'TERF' is the new 'unfuckable'. Credit: Steve Russell/Toronto Star via Getty Images

Margaret Atwood never fancied herself a discourse power broker, but we thrust the role on her anyway. The year was 2016; the election of Donald Trump had sparked a brief, blazing feminist backlash that now feels like something out of a fever dream. Self-described “nasty women” in pink knitted hats snarled in furious unison at the neanderthals who put someone like that in office. “Pussy grabs back” became a religion, Margaret Atwood its patron saint: the scribe whose dystopian tale of women subjugated, domesticated and downtrodden now seemed poised to become a reality.
The Handmaid’s Tale describes a futuristic puritan patriarchy in which women have been stripped of their liberties and forced into service as child-bearers for the ruling class. A television adaptation was already in development when Trump was elected, but its arrival in the spring of 2017 felt tailor-made for the moment — and its imagery, especially those blood-red robes with their creepy, face-obscuring bonnets, was too instagrammable to resist. In June that year, the New York Times noted that Handmaid costumes had become de rigueur at protests against everything from Planned Parenthood funding cuts in Washington, D.C. to abortion restrictions in Ohio.
Meanwhile, Atwood was newly hailed as a modern-day Cassandra, one whose warnings we could no longer afford to ignore. As one Guardian columnist wrote, “The world of Offred, though still notionally a fiction, has migrated from creative construct to the realm of the thinkable.”
Atwood, it should be said, never quite bought into the vision of herself as the oracle of the Trump resistance. When pressed, her responses were invariably judicious — “We’re not living in Gilead yet, but there are Gilead-like symptoms going on”, she told one interviewer — though media coverage framed them as anything but. The most striking example of this is her New York Times retrospective on The Handmaid’s Tale, written in March 2017: the headline reads, “Margaret Atwood on What The Handmaid’s Tale Means in the Age of Trump”. The essay doesn’t mention him.

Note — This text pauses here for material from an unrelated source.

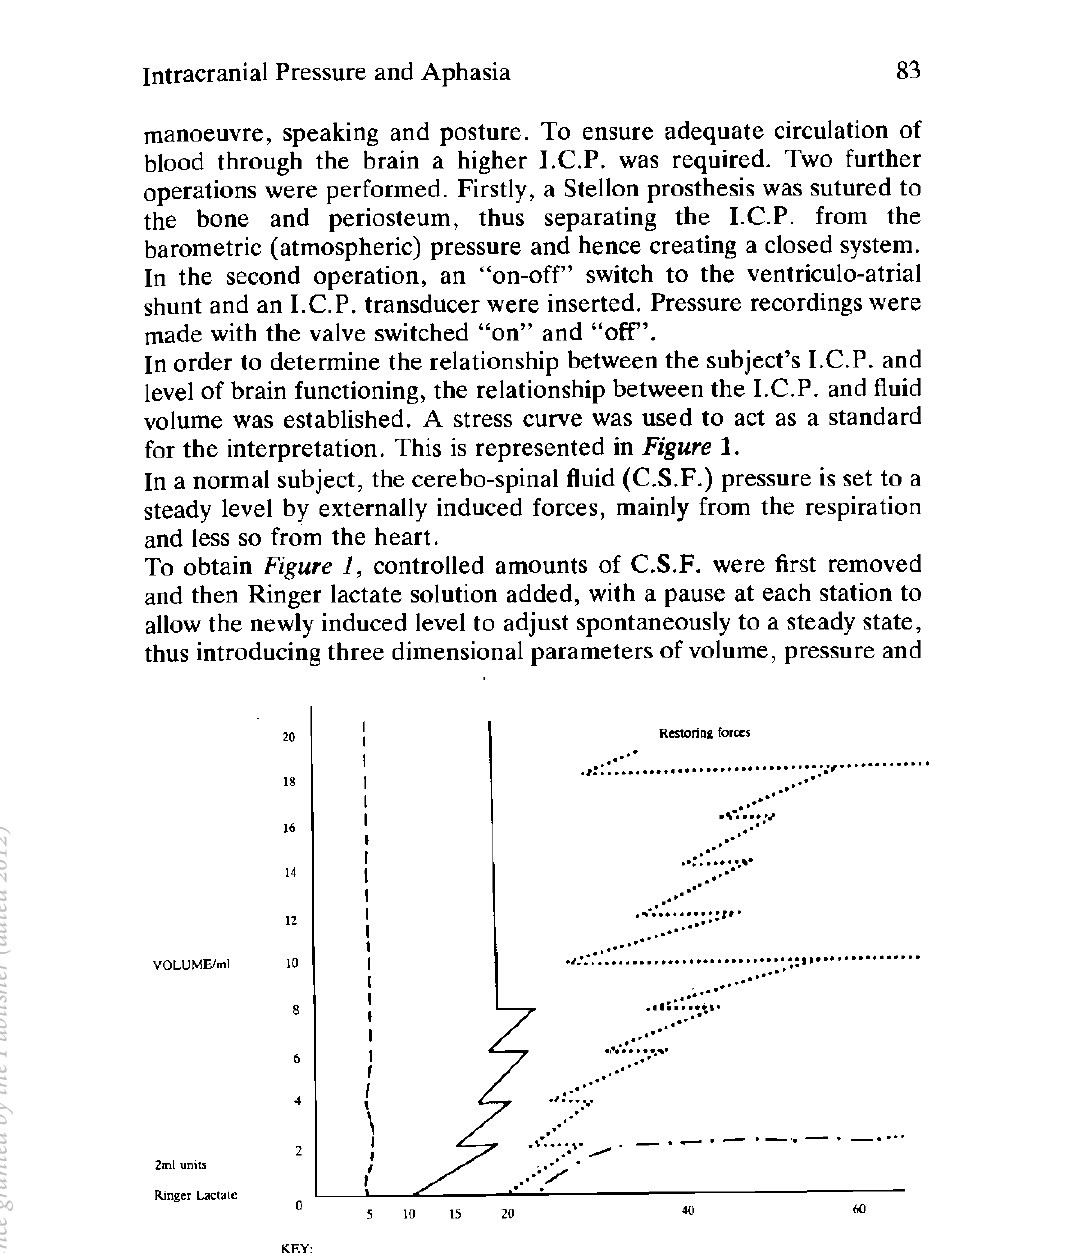
Figure 1. A diagramatic representation of the subject's I.C.P. functioning with an increase in cerebro-spinal fluid volume. Die Suid-Afrikaanse Tydskrif vir Kommunikasieafwykings, Vol. 28,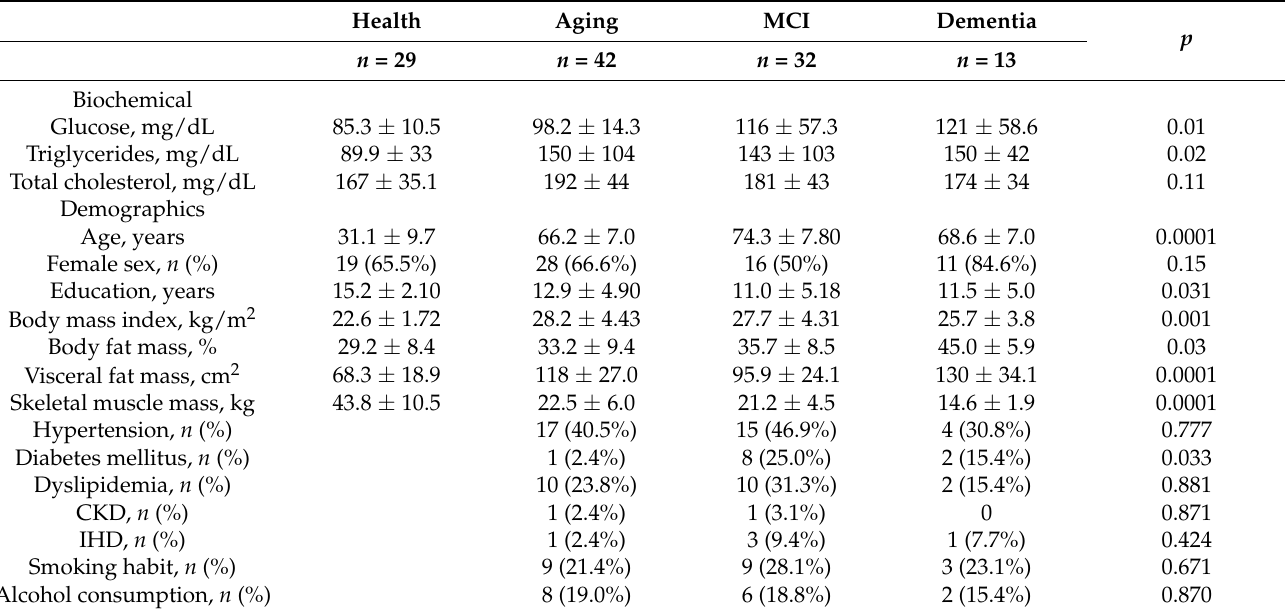
Table 1. Anthropometric and biochemical variables in healthy young subjects and older adults with mild cognitive impairment (MCI) and dementia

And there were hints, always, that Atwood wasn’t quite as gung-ho for the new feminism as some pretended. In 2016, she was a signatory on a letter demanding accountability in the case of Stephen Galloway, a professor who was accused of sexual assault and fired without due process by the University of British Columbia. (A defamation suit by Galloway is ongoing in the Canadian courts.) Atwood’s 2018 essay about the matter became Twitter’s outrage du jour and caused the website Vox to downgrade Atwood’s status from “feminist icon” to “problematic fave”. Atwood’s response was a bone-dry tweet:
Taking a break from being Supreme Being Goddess, omniscient, omnipotent, and responsible for all ills. Sorry I have failed the world so far on gender equality. Maybe stop trying? Will be back later. (Next incarnation maybe.)
— Margaret E Atwood (@MargaretAtwood) January 14, 2018
Yet any qualms about Atwood’s ideological purity were eclipsed at the time by her usefulness to the movement. Simply put, people wanted to wear Handmaid’s Tale outfits in front of the Supreme Court more than they wanted to purge the author for being a little too agnostic on #MeToo.
But fast-forward to our present day: The Handmaid’s Tale has long since finished its four-season run on Hulu. The #MeToo movement is yesterday’s news. And that fervour for protecting women’s bodies — from government overreach and groping hands alike — has been increasingly replaced by a base-level discomfort with women’s bodies, not just as a discussion topic, but as a concept. By the time Atwood came under fire again, this time for retweeting an article observing the bizarre retreat of the word “woman” from the public sphere, the cultural tides had turned. The enemy in the Oval Office was gone; the feminist eye of Sauron turned inward.
And for the same movement that once hailed Atwood as a prophet because she wrote so searingly about how women’s bodies and biology become the subject of oppression, now she was vaguely suspicious — for the exact same reason.